5. Raven's Tower, Sitka Spruce

Raven's Tower is a 317-foot (96.7 meters) sitka spruce (Picea sitchensis) discovered in 2001 by Michael Taylor, who also discovered Hyperion, Helios, Icarus and other famous tall trees. Raven's Tower's location is a secret, but it lives inn Prairie Creek Redwoods State Park in Northern California, which was established in 1923 to protect giant trees like Raven's Tower. 


6. Unnamed Giant Sequoia

California's giant sequoias (Sequoiadendron giganteum) are famous for being huge, and the biggest of the bunch is 314-foot (95.7 meters) monster living in Sequoia National Forest. Giant sequoias are not only tall, they've got some of the sturdiest trunks, growing up to 25 feet (7.7 meters) in diameter. 

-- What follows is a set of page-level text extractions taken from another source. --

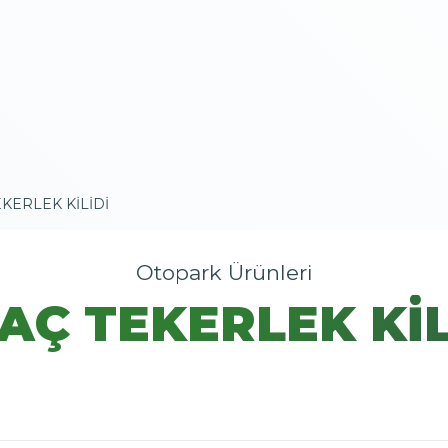
KERLEK KİLİDİ
Otopark Ürünleri
AÇ TEKERLEK KİL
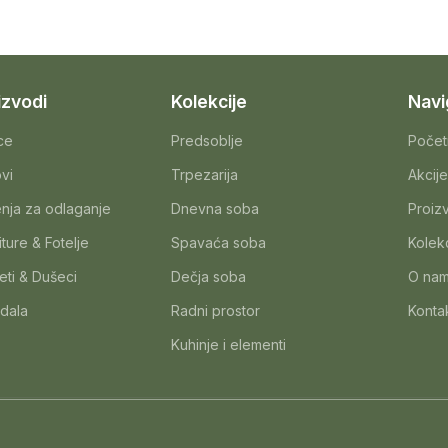
izvodi
Kolekcije
Navi
ice
Predsoblje
Počet
ovi
Trpezarija
Akcije
nja za odlaganje
Dnevna soba
Proiz
iture & Fotelje
Spavaća soba
Kolekc
eti & Dušeci
Dečja soba
O na
dala
Radni prostor
Konta
Kuhinje i elementi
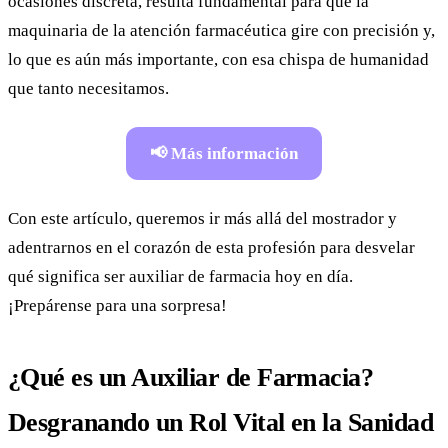
ocasiones discreta, resulta fundamental para que la
maquinaria de la atención farmacéutica gire con precisión y,
lo que es aún más importante, con esa chispa de humanidad
que tanto necesitamos.
📢 Más información
Con este artículo, queremos ir más allá del mostrador y
adentrarnos en el corazón de esta profesión para desvelar
qué significa ser auxiliar de farmacia hoy en día.
¡Prepárense para una sorpresa!
¿Qué es un Auxiliar de Farmacia?
Desgranando un Rol Vital en la Sanidad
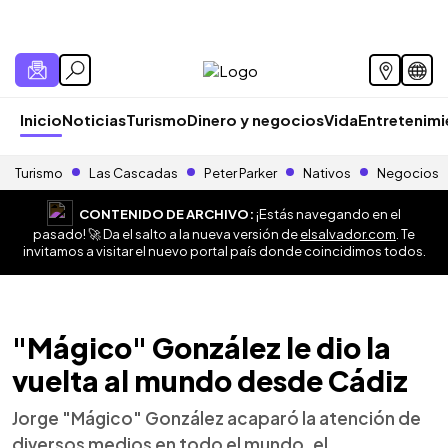
Inicio
Noticias
Turismo
Dinero y negocios
Vida
Entretenim
Turismo
Las Cascadas
Peter Parker
Nativos
Negocios
CONTENIDO DE ARCHIVO:
¡Estás navegando en el
pasado! 🚀 Da el salto a la nueva versión de
elsalvador.com
. Te
invitamos a visitar el nuevo portal país donde coincidimos todos.
"Mágico" González le dio la
vuelta al mundo desde Cádiz
Jorge "Mágico" González acaparó la atención de
diversos medios en todo el mundo, el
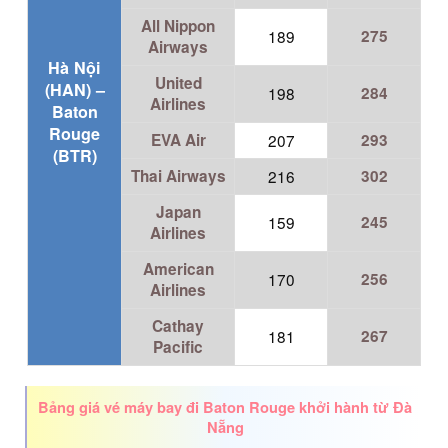
All Nippon
189
275
Airways
Hà Nội
United
(HAN) –
198
284
Airlines
Baton
Rouge
EVA Air
207
293
(BTR)
Thai Airways
216
302
Japan
159
245
Airlines
American
170
256
Airlines
Cathay
181
267
Pacific
Bảng giá vé máy bay đi Baton Rouge khởi hành từ Đà
Nẵng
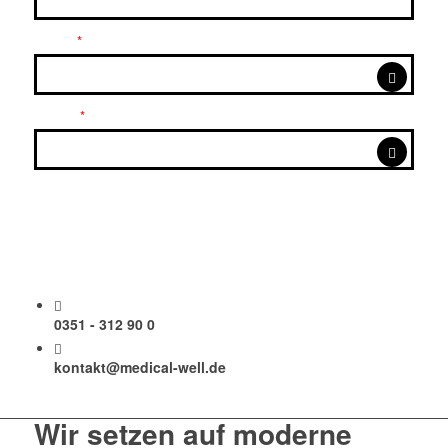
Business
*
Datum
*
Email
*
Uhrzeit
Rückruf anfordern
0351 - 312 90 0
kontakt@medical-well.de
Wir setzen auf moderne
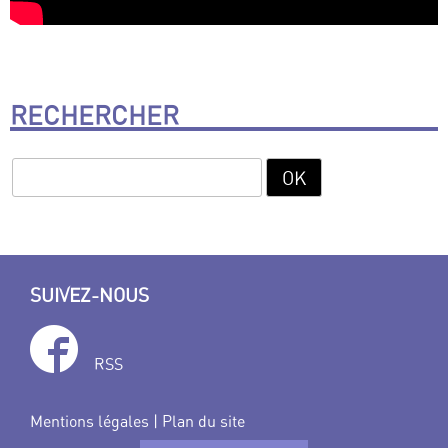
RECHERCHER
SUIVEZ-NOUS
RSS
Mentions légales
|
Plan du site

7. White Knight, Manna Gum

The manna gums (Eucalyptus viminalis), or white peppermint trees, of the Evercreech Forest Reserve in Tasmania are known for their impressive height, but the White Knight is the tallest of them all. The location of this 299-foot (91-meter) spectacle is no secret — it's a tourist destination. 


Frequently Asked Questions

What environmental conditions contribute to the growth of the world's tallest trees?
The world's tallest trees, such as the coast redwood, thrive in conditions that provide an ample supply of moisture, a stable climate with minimal temperature fluctuations, and rich, well-drained soil. These trees are often found in coastal regions where fog and mist provide additional moisture, contributing to their remarkable growth by reducing water loss and supporting photosynthesis.
How do the root systems of these tall trees support their immense height and mass?
The root systems of these tall trees, despite their immense height, are surprisingly shallow, often only extending a few feet deep. However, they spread widely, sometimes hundreds of feet from the trunk, intertwining with the roots of neighboring trees. This interconnection provides mutual support against strong winds and stabilizes the soil, creating a network that helps support their massive structures.